I've really enjoyed John Emsley's book, Nature's Building Blocks: An A-Z Guide to the Elements- an eminently dippable book about the chemical elements. I had started work on a website which would hopefully capture some of the interest of the book, but then I discovered this one, which to be honest does a better job than I am likely to be able to, and which I therefore recommend.

Oddly enough, I take issue with the Damien Hirst quote on the front page - who talks about "The perfect symbol of Man's attempt to understand, and ultimately to control, nature." It's not clear what Hirst was talking about - most likely the Periodic Table, possibly the concept of elements - and a cursory search on the internet failed to provide clarification.
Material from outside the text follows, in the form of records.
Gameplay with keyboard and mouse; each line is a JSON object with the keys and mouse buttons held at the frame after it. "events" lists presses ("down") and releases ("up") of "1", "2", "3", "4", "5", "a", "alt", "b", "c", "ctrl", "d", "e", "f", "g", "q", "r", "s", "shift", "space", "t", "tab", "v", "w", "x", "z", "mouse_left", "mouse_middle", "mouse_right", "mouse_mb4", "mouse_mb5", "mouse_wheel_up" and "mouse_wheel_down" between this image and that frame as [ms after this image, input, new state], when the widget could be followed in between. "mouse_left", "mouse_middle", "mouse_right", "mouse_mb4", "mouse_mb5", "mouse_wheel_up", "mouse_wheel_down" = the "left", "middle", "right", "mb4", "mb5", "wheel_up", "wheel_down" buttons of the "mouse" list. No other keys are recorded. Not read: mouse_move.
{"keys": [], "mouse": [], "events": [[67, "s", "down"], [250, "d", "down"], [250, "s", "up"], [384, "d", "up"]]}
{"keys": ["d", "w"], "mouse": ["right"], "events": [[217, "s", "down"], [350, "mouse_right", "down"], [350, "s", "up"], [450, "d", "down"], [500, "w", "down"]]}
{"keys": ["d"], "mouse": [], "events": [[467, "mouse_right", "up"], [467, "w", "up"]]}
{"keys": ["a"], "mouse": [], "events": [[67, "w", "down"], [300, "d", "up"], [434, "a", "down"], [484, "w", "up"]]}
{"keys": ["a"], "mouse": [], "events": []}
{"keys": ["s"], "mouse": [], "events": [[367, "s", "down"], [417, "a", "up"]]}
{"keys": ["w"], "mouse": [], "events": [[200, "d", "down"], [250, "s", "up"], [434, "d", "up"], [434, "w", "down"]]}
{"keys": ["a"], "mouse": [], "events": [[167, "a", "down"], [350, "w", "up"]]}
However, it implies that the Periodic Table is a merely human construct - that in using it, we are imposing our own order on nature.

As A Meaningful World: How the Arts and Sciences Reveal the Genius of Naturemakes clear, though, the periodic table wasn't really invented so much as discovered. It's not merely a matter of interpretation, with one person's opinions as good as another's - the table represents an ordering of nature that exists independently of human minds. An alien species that somehow managed to develop chemistry (though The Privileged Planet: How Our Place in the Cosmos Is Designed for Discoveryshows just how amazing it is that this should happen!) would also come up with the Periodic Table, ultimately.

Both Privileged Planet and A Meaningful World slant towards the belief that the presence of this order, and the fact it can be discovered (not constructed) by human minds, is evidence of another mind, ordering the universe. The alternative is that something as elegant and complex should emerge as the product of chance - or as just one possible outcome in the infinitude of a multiverse.